Removing a bias: It was found that the word “erledigt” (done/completed) that was originally included in the Lasso model has a significant negative association with outcomes. This word has now been removed from the data set in the same way as the previously removed words “accepted”, “rejected”, “written off” etc. All suggestive words from the final protocol have been removed. It cannot completely be excluded that other confounders remain in the model and this remains a limitation of this study.
Question: What exactly is the input data?
Answer: It depends on the type of political affair and of the course it has taken through the parliament. A motion (example) consists of a rather structured outline of the request including an explanation. A motion can be rejected as such. In this case all documents related to the motion as well as available are included. If the motion is accepted the Federal Council has to give an answer that can be opposed by one of the chambers. For these votes the statement of the Federal Council and all amended reports from commissions and affair summaries are taken into account as input data.

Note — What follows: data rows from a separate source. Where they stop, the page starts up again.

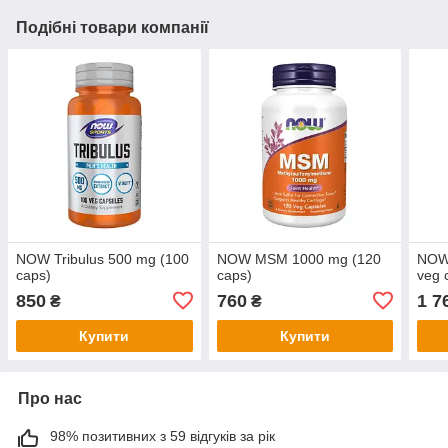
Подібні товари компанії
NOW Tribulus 500 mg (100
NOW MSM 1000 mg (120
NOW 
caps)
caps)
veg 
850
760
1 7
₴
₴
Купити
Купити
Про нас
98% позитивних з 59 відгуків за рік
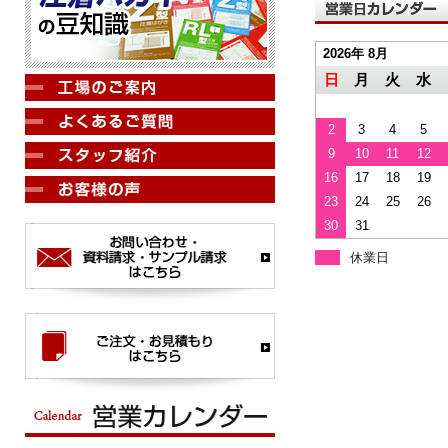
2026年 8月
日
月
火
水
2
3
4
5
9
10
11
12
16
17
18
19
23
24
25
26
30
31
休業日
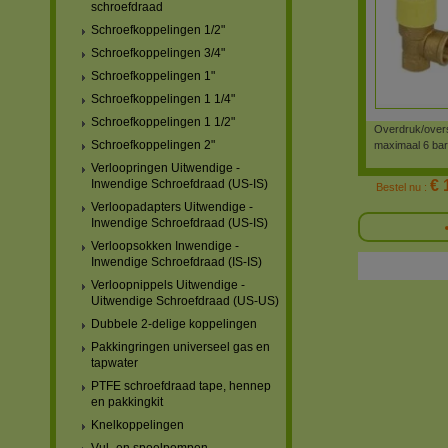
schroefdraad
Schroefkoppelingen 1/2"
Schroefkoppelingen 3/4"
Schroefkoppelingen 1"
Schroefkoppelingen 1 1/4"
Schroefkoppelingen 1 1/2"
Overdruk/overst
Schroefkoppelingen 2"
maximaal 6 bar
Verloopringen Uitwendige -
€ 
Inwendige Schroefdraad (US-IS)
Bestel nu :
Verloopadapters Uitwendige -
Inwendige Schroefdraad (US-IS)
Verloopsokken Inwendige -
Inwendige Schroefdraad (IS-IS)
Verloopnippels Uitwendige -
Uitwendige Schroefdraad (US-US)
Dubbele 2-delige koppelingen
Pakkingringen universeel gas en
tapwater
PTFE schroefdraad tape, hennep
en pakkingkit
Knelkoppelingen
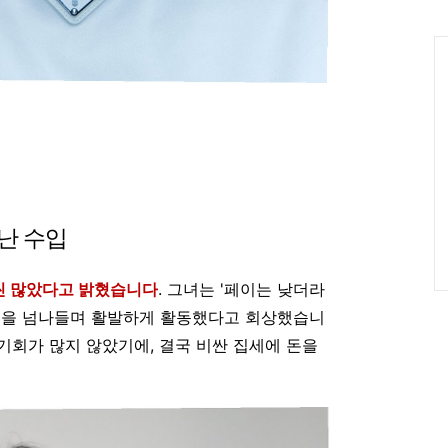
인
Ca
난 수입
씬 많았다고 밝혔습니다
.
그녀는 '페이는 낮더라
개국을 넘나들며 활발하게 활동했다고 회상했습니
 기회가 많지 않았기에, 결국 비싼 집세에 돈을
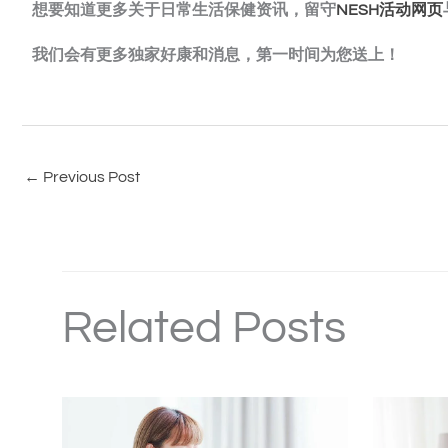
想要知道更多关于日常生活保健资讯，留守
NESH活动网页
我们会有更多独家好康和消息，第一时间为您送上！
←
Previous Post
Related Posts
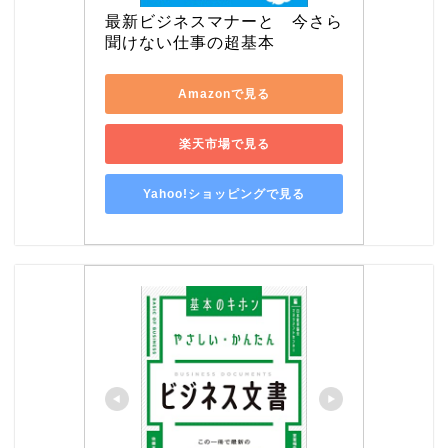
最新ビジネスマナーと　今さら
聞けない仕事の超基本
Amazonで見る
楽天市場で見る
Yahoo!ショッピングで見る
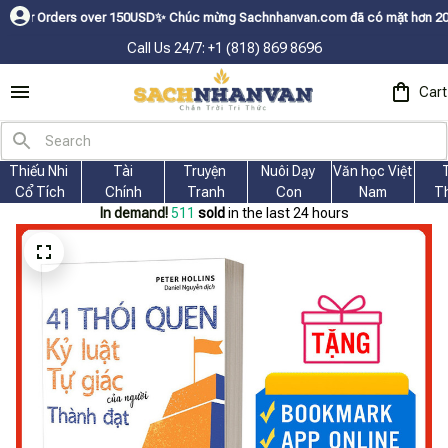
ers over 150USDㅤ✨
Chúc mừng Sachnhanvan.com đã có mặt hơn 200 quốc gia 
Call Us 24/7: +1 (818) 869 8696
Cart
Thiếu Nhi 
Tài
Truyện 
Nuôi Dạy 
Văn học Việt 
Cổ Tích
Chính
Tranh
Con
Nam
T
In demand!
512
sold
in the last 24 hours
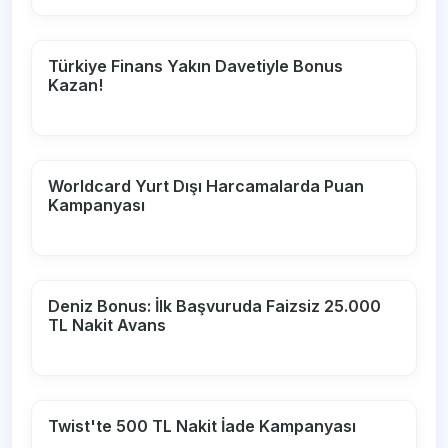
Türkiye Finans Yakın Davetiyle Bonus
Kazan!
Worldcard Yurt Dışı Harcamalarda Puan
Kampanyası
Deniz Bonus: İlk Başvuruda Faizsiz 25.000
TL Nakit Avans
Twist'te 500 TL Nakit İade Kampanyası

For parliamentary initiatives (example) an initial vote on entering the debate takes place and all related documents are taken into account. If the affair is entered an extensive legislative process with votes taken on small changes usually follows. These intermediate steps/votes are not included in the model but only the final vote on the „matter of the final vote“ (in German: Schlussabstimmungstext) containing the final legislation together with the amended reports of the commissions, affair summaries as well as the statement of the Federal Council.
In some cases, reports from external experts are also included.
The idea was to train the model based on a broad background of information and to put the model into the same spot as a politician (so to speak) who when voting not only takes into account the specific legislation but also background information.
The above described legislative proceedings are still a gross simplification, a more detailed flowchart can be found on the site of the Swiss parliament:
The schema for motions in the Swiss parliament.
The schema for parliamentary initiatives.
Question: Is this model based on NLP?
Answer: First of all, what is Natural Language Processing (Wikipedia: NLP)?
NLP is a specialized branch of machine learning that analyzes, classifies and creates texts.
In this study standard NLP techniques have been applied . All documents were collected and a so-called tokenizer was applied to extract roughly 46,000 unique words out of the whole corpus of text. In the updated model from summer 2020 individual tokens as well as sequences of two and three words were included. The text was then transformed creating a (huge, sparse) one-hot matrix for every record indicating if a particular term is used in that record or not.
Remark: In the updated version the original Lasso model described in the poster has been replaced by a a Gradient Boosting Classifier as described in the tag ‚Corrigendum‘.
The challenge: As mentioned in the poster many votes on incremental adaptations of articles are excluded from the data set. This means that the model has not been trained on these votes and therefore cannot predicting their outcome either. This meant to exclude the main type of affairs handled in the parliament, the „Affairs of the Federal Council“ (Geschäfte des Bundesrats). In these cases, the parliament cannot reject the substance as a whole but can only improve it until it’s finally released as new legislation.
The remaining question: How could a machine learning model or possibly a reinforcement learning model be designed to include the votes on small adaptations at the level of articles while still considering the whole background of the political matter?
Any input on how to address this question would be highly appreciated.